## RECORDS FOR PROCESSING

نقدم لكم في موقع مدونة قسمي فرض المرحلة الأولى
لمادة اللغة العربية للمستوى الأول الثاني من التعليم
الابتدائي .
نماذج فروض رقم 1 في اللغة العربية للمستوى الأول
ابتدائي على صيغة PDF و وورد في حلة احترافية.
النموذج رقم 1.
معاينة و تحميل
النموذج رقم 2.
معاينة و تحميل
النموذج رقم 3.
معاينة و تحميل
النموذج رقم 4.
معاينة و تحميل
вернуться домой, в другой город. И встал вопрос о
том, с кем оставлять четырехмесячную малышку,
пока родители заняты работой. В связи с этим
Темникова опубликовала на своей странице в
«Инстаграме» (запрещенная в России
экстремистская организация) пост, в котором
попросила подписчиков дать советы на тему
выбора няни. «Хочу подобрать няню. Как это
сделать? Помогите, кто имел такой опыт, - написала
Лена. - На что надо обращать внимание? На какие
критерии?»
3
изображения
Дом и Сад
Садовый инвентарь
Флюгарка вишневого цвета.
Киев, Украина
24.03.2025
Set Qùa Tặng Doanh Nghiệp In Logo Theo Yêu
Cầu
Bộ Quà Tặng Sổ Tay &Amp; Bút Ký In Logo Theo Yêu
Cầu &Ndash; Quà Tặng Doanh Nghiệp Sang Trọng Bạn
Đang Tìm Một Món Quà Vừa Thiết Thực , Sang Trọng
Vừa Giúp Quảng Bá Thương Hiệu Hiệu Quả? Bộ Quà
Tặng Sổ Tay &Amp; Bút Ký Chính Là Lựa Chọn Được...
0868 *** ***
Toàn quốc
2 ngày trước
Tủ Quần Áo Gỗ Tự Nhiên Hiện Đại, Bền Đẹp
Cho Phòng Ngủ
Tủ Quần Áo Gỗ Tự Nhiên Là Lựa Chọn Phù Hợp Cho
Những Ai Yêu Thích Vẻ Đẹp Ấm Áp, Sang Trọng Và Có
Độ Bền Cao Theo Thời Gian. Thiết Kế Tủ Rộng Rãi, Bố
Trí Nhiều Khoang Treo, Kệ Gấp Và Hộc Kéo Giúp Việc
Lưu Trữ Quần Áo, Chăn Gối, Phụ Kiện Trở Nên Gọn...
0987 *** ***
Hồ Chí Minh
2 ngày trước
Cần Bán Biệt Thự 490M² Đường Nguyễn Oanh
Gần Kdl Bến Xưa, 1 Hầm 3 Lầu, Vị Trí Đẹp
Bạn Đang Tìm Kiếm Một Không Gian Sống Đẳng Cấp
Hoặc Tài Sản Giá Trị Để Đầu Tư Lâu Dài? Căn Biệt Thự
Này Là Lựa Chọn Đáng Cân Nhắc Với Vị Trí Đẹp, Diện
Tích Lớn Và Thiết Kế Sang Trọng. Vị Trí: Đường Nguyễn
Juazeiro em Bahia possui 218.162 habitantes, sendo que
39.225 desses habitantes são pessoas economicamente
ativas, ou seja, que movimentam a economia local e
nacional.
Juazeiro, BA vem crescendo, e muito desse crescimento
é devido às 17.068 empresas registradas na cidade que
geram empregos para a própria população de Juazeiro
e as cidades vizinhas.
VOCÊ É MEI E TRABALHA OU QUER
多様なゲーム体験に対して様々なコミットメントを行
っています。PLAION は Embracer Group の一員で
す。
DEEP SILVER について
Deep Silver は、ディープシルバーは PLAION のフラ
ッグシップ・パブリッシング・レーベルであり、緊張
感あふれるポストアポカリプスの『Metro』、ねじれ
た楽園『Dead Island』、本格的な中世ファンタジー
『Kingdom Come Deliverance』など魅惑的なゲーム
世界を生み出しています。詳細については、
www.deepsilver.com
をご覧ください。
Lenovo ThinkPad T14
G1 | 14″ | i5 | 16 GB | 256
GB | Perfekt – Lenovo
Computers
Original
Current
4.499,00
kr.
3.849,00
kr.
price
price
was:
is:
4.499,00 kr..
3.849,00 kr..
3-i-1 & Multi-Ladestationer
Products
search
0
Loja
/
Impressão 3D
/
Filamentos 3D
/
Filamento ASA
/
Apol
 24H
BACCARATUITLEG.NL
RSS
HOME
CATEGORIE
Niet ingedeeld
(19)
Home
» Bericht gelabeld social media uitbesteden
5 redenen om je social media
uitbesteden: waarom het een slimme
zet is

## WORK INSTRUCTIONS
List every line above that contains the word "social", treating uppercase and lowercase as different.

## RESPONSE TO THIS EXERCISE
» Bericht gelabeld social media uitbesteden
5 redenen om je social media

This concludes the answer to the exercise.